El Pelliroja en Colombia
/Hola desde Colombia, Catalyst blog readers!
Today is my 17th day in Colombia, and the 1st stage TTT of Tour Colombia 2.1 was this morning. To say I have been enjoying my time here would be an understatement. Despite some time when I was very young, South America is somewhere I have explored very little in my life, and Colombia is entirely new to me.
Being greeted with a brand new culture is something difficult to describe yet tangible in the moment. The first human contact with a new country is almost always through a customs officer. My small experience in North America and Europe is composed of a very sterile and objective encounter separated by glass, slightly intimidating and never with a smile. But in Colombia, my entrance into the country was allowed only after a selfie with the border control agent and his coworkers, setting the tone perfectly for the attitude of the Colombian people!

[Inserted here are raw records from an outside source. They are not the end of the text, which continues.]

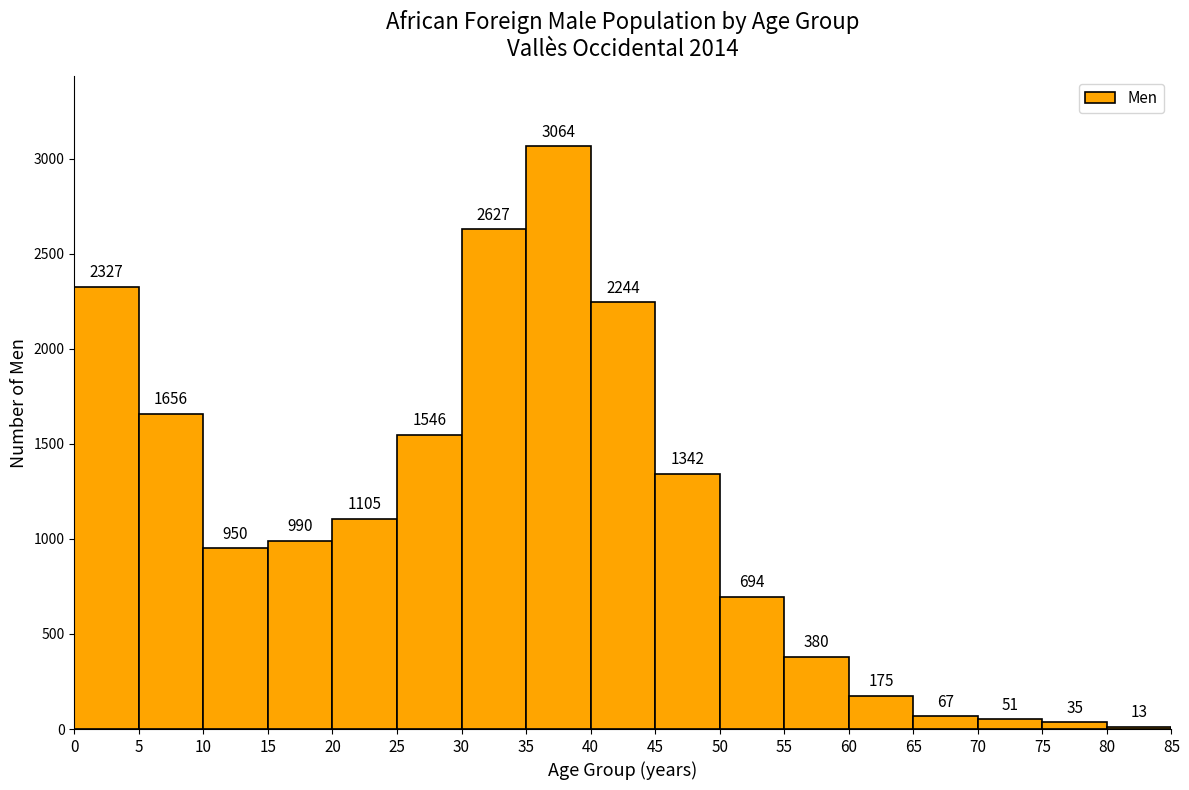

Reading left to right, list every bar in this chart as the range it spans on the x-axis followed by its height.

0 to 5: 2327
5 to 10: 1656
10 to 15: 950
15 to 20: 990
20 to 25: 1105
25 to 30: 1546
30 to 35: 2627
35 to 40: 3064
40 to 45: 2244
45 to 50: 1342
50 to 55: 694
55 to 60: 380
60 to 65: 175
65 to 70: 67
70 to 75: 51
75 to 80: 35
80 to 85: 13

My first days, in Colombia, were spent acclimatizing and exploring with my teammate and fellow altitude camper Carlos Verona. Him and I were to spend two weeks in Medellin at 2100 meters to adjust to a more “mild” altitude before joining the rest of the team at 2600 meters in Boyacá for the Tour Colombia 2.1.
The Colombian lifestyle starts early, and so do the stage starts at the Tour Colombia, so Carlos and I decided to get on an early bedtime/wakeup schedule and stick to it. 9pm I was in bed, and 6am I was taking my HRV in the morning after opening my eyes. I expected this to be very challenging as I am more of a night owl, yet something about this schedule felt refreshing and new. We headed out for training the first day with one of Carlos’ Colombian friends on Androni at our training time of 8am. As soon as we rolled out of the hotel gates and onto the shoulder of a big highway, we were passed by a group of about 20 cyclists flying along at 40kph. All of them gave us a whistle, the Colombian version of a wave. Riders were all over the roads of Medellin and Rionegro, in fact more than I have ever seen anywhere in my life.
The roads are a bit chaotic, like most things down here, with city busses pulling over and pulling out, motos coming from every direction and people carrying construction equipment across the road. It made me question how there are so many riders until I realized that nearly every single group had a motorcycle trailing them, slightly out in traffic, wearing neon and beeping its horn anytime it spots something. These moto guys, and the companies that provide them, are a big part of the riding culture in Colombia I came to find out. They provide a little safety bubble, whether actually effective or not, that makes riding feel much, much safer. It meant that families, kids, new riders and just about every type of cyclist could ride nearly any road.
So from the second day forward, Carlos and I always had a moto with us. Carlos asked Rigoberto Uran which company is the best and suddenly, for only 18 euros a day and no matter how many hours we trained, my man Lopéz was by our side. He had a pump, a few liters of water, a full toolkit and a sweet camera. He didn’t say much, but he always gave me a smile and seemed to love being outside all day with us and observing what was going on around us. To be honest, the first few times it felt a little bit wrong to me. I didn’t feel like we were valuing his time well. When I started to realize how far euros went in Colombia, I understood why there are so many of these moto guys. Still though, there is something about it that doesn’t feel quite right.
Anyways, this is how we ticked off the days up until the race, by riding with Lopéz in the morning and chilling by the pool for the rest. The life of a cylist! Exciting stuff.